UBI wear leveling / torture testing algorithms having trouble with MLC flash

Wed Apr 21 12:51:42 EDT 2010

Hi Artem,

> > The permanently stuck bits I have often seen with MLC are typically stuck at 0 due to
> > neighbouring program disturb effects from other cells. These same stuck bits are the
> > reason for the torture test looping. If you look at the logs of the corrections,
> > it typically involves resetting these back to 1. Perhaps the nand driver can recognize
> > a stuck bit somehow and not report it as a correction but I think that's not right.
>
> Hm, for me this sounds as an idea which may work. What if we just change
> the semantics of the -EBADMSG error code of the MTD subsystem. Change it
> from "bit flips occured and were corrected" to "_dangerous_ bit flips
> occurred, were corrected, but it is risky, so the data should be
> refreshed".
>
> Then for SLC, every bit-flip can cause -EBADMSG, just like now, and for
> MLC - the driver will be able to decide.
>
> The idea is that MLCs are so different that only the driver can know
> whether a bit-flip is dangerous or not.

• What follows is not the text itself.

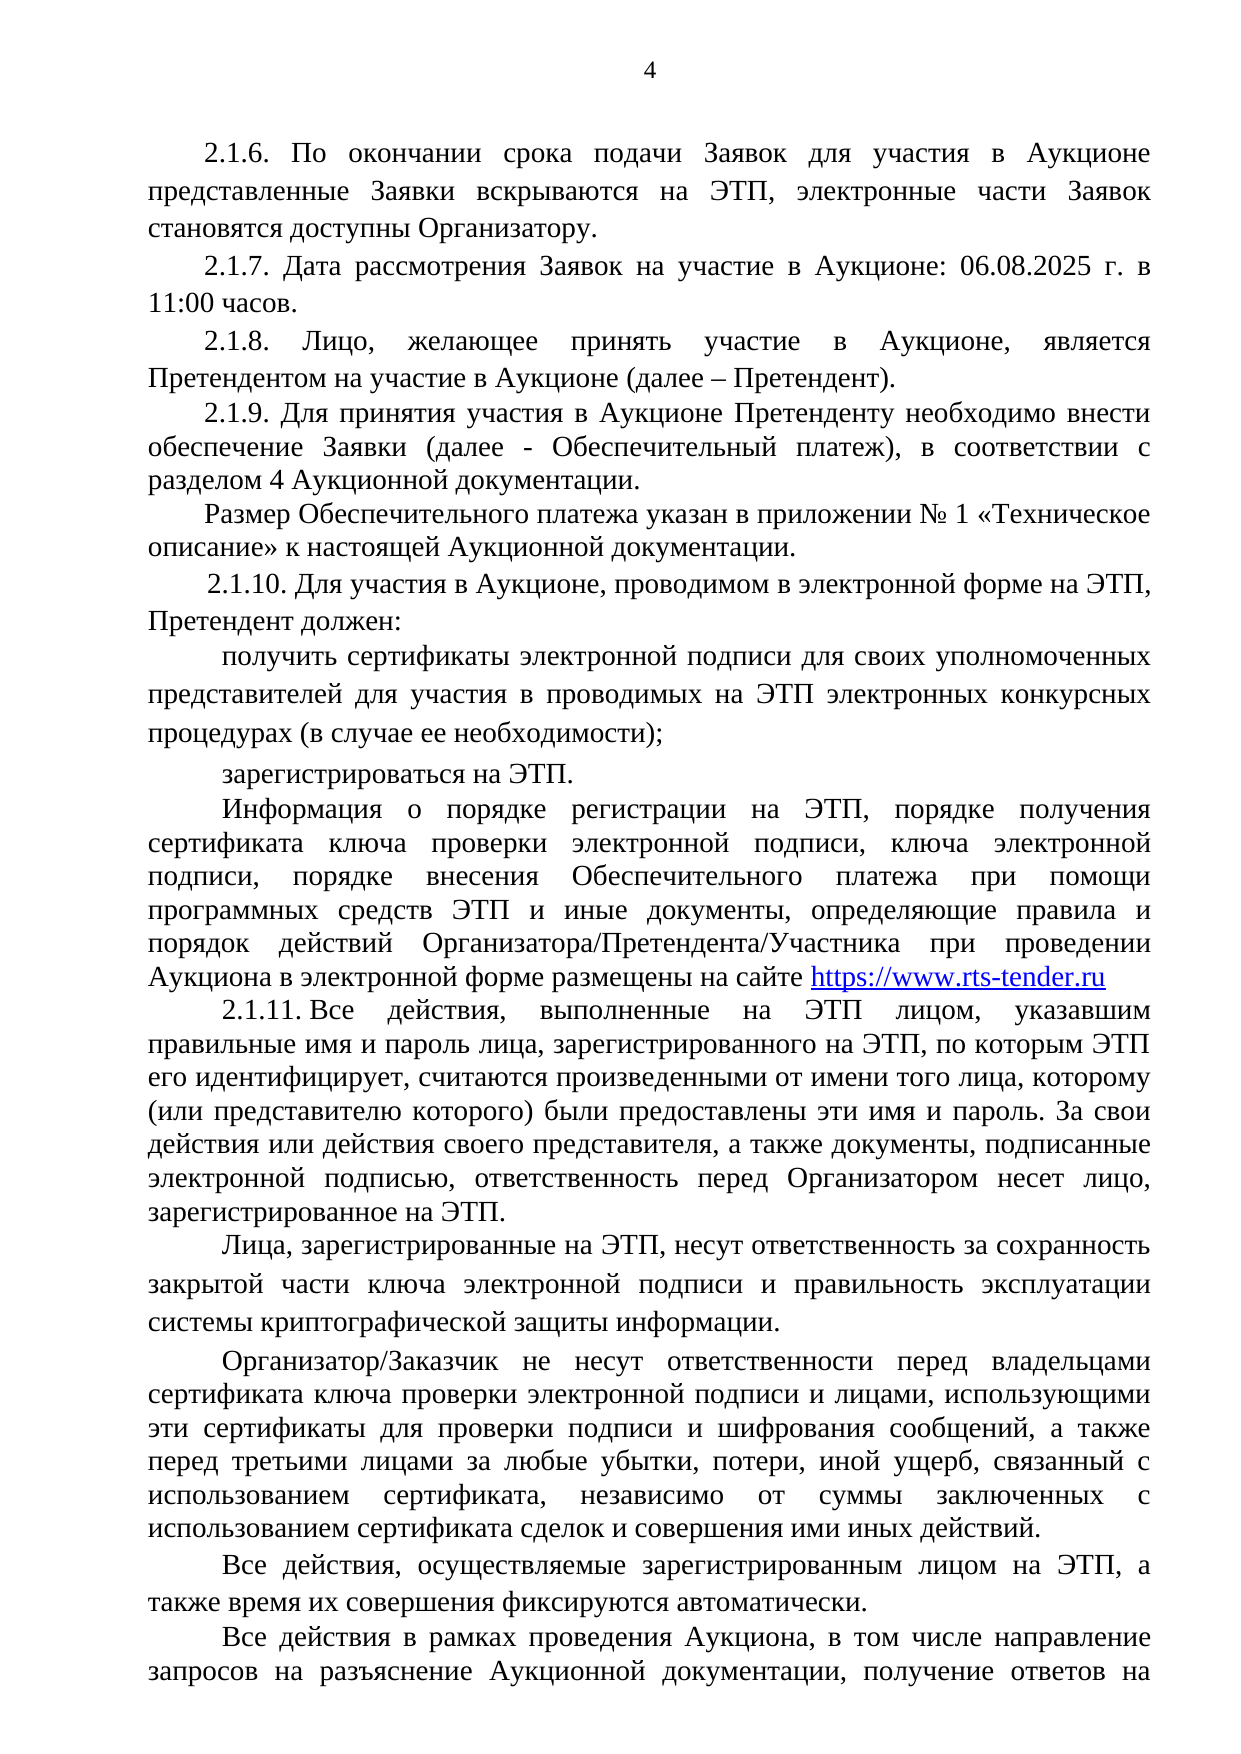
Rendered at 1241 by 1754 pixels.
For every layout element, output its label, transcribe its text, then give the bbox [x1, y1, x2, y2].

When bit flips are corrected we return -EUCLEAN and when uncorrectable errors occur we
return -EBADMSG. So you probably mean -EUCLEAN above? I think -EBADMSG should continue
to mean "uncorrectable".

But a permanently stuck bit is corrected each read and isn't really dangerous.
It's most likely just a write-disturb effect. I have seen that blocks that get heavily
erased & programmed start showing lots of correctable ECC errors. So I don't think we
should consider stuck bits or random bit flips as dangerous. But we should consider
high numbers of errors of both types together as a dangerous condition, likely indicating
block wearout.

>
> > Also the programming during torturing might create more even more write disturb errors
> > and make the problem even worse. But we have to live with that anyways during regular
> > programming for application data so that's probably a moot point.
>
> This is another problem. We can disabling torturing for MLC, or change
> it.

Torturing MLC flash just wears the MLC flash out more and creates more bit flips. But
scrubbing and torturing are different things, so we are scrubbing so that we increase
the probability of precious user data not being lost, disabling scrubbing is not a good
option, but disabling/changing torturing may be fine. Perhaps we should have MTD/MLC return
-EUCLEAN when say, 80-100% of the max possible corrections are done and then scrub the
data to a good block, and then either torture the marginal block or mark it bad and remove
the block from service?

Another idea might be to remember with a torture histogram how many times a each block
was sent out for torturing, and after N (3?) tortures, something is definitely bad, and
then the block could be marked bad permanently.

For MLC, you might consider just erasing the block and not torturing at all. Eventually the
marginal block will hit the N threshold above and be taken out of service anyways. Then you
don't need a mtd specific torture test at all...

>
>
>
> In general, I think all the MLC-specific things like "ECC 12" should be
> hidden in the MTD level. Just because this information is too
> MLC-specific for UBI to know about it.
>
> UBI should distinguish MLC and behave a bit different in that case, but
> this should be about "torture MLC eraseblocks this special way", and the
> like. IOW, on higher level than knowing about ECC levels.

I agree the mtd driver should hide this information if possible, and we suggested that
above for error reporting. But for torturing, that might mean we need to change the mtd
interface to be able to request a flash specific torture test and return a status.
Changing mtd seems to be harder than the suggestions above, and since torturing may make
things worse, I think we should try to keep our solution in the ubi layer for now.

Thanks.

Best regards,
Darwin

Disclaimer - Any views or opinions presented in this e-mail are solely those of the author
and do not necessarily represent those of the company.